_Page extract_
▽

Jefferson Davis
Jefferson F. Davis was born on the 3rd of June, 1808, in a village his father had established in Kentucky, and he died in a borrowed New Orleans home on the 6th of December, 1889, at the age of 81, holding his wife Varina's hand. In the eighty-one years between those two moments, he served the United States as a soldier, a congressman, a senator, and a secretary of war. Then he led a rebellion against it. He held the only presidency the Confederate States of America ever produced, presiding over four years of catastrophic civil war and the deaths of hundreds of thousands. How did a man shaped so entirely by American institutions come to command the forces trying to destroy them? And what becomes of a legacy that is simultaneously decorated with statues and toppled by protesters more than a century after his death?
Samuel Davis, Jefferson's father, had served in the Continental Army during the American Revolutionary War and received a land grant near present-day Washington, Georgia, for his service. He married Jane Cook, a woman of Scotch-Irish descent he had met in South Carolina, in 1783. Around 1793, the couple moved to Kentucky. Jefferson, the youngest of their ten children, was named after then-President Thomas Jefferson.

△

_Rows_

▽

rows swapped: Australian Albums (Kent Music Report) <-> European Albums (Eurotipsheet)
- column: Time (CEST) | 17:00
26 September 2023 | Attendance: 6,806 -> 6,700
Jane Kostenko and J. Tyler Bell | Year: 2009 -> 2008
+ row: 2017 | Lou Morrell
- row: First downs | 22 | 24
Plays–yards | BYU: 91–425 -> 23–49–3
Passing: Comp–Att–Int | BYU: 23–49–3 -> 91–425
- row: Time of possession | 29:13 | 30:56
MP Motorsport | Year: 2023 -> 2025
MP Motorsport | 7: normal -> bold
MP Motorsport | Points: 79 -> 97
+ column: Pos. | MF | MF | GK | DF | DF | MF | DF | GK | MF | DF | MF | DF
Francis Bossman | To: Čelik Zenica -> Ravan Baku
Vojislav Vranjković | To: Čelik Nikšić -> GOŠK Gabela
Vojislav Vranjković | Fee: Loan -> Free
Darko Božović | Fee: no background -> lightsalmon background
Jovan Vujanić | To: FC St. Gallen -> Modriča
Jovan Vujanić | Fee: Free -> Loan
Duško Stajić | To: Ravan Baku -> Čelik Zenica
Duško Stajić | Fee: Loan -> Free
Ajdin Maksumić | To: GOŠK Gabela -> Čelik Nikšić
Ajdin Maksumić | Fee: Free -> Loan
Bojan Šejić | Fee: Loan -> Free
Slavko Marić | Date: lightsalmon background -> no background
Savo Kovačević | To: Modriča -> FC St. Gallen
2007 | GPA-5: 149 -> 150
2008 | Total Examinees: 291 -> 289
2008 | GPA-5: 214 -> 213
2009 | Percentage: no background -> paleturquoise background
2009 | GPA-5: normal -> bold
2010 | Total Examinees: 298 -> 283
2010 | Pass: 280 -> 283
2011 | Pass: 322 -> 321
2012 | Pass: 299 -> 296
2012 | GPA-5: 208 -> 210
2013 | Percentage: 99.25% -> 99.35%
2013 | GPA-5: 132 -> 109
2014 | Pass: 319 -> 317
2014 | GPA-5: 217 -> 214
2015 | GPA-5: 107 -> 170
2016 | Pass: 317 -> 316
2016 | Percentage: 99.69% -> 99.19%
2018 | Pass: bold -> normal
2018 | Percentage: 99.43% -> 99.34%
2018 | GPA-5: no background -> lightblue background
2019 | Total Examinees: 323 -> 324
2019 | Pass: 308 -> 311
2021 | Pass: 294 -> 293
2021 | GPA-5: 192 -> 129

△

_Aim 1_
Copy the Jefferson Davis passage from "Jefferson Davis" to "after his death?" word for word.
_Aim 2_
According to the Jefferson Davis passage, what did Samuel Davis receive for his service in the Continental Army?

_Finished answer 1_
Jefferson Davis
Jefferson F. Davis was born on the 3rd of June, 1808, in a village his father had established in Kentucky, and he died in a borrowed New Orleans home on the 6th of December, 1889, at the age of 81, holding his wife Varina's hand. In the eighty-one years between those two moments, he served the United States as a soldier, a congressman, a senator, and a secretary of war. Then he led a rebellion against it. He held the only presidency the Confederate States of America ever produced, presiding over four years of catastrophic civil war and the deaths of hundreds of thousands. How did a man shaped so entirely by American institutions come to command the forces trying to destroy them? And what becomes of a legacy that is simultaneously decorated with statues and toppled by protesters more than a century after his death?

_Finished answer 2_
He received a land grant near present-day Washington, Georgia.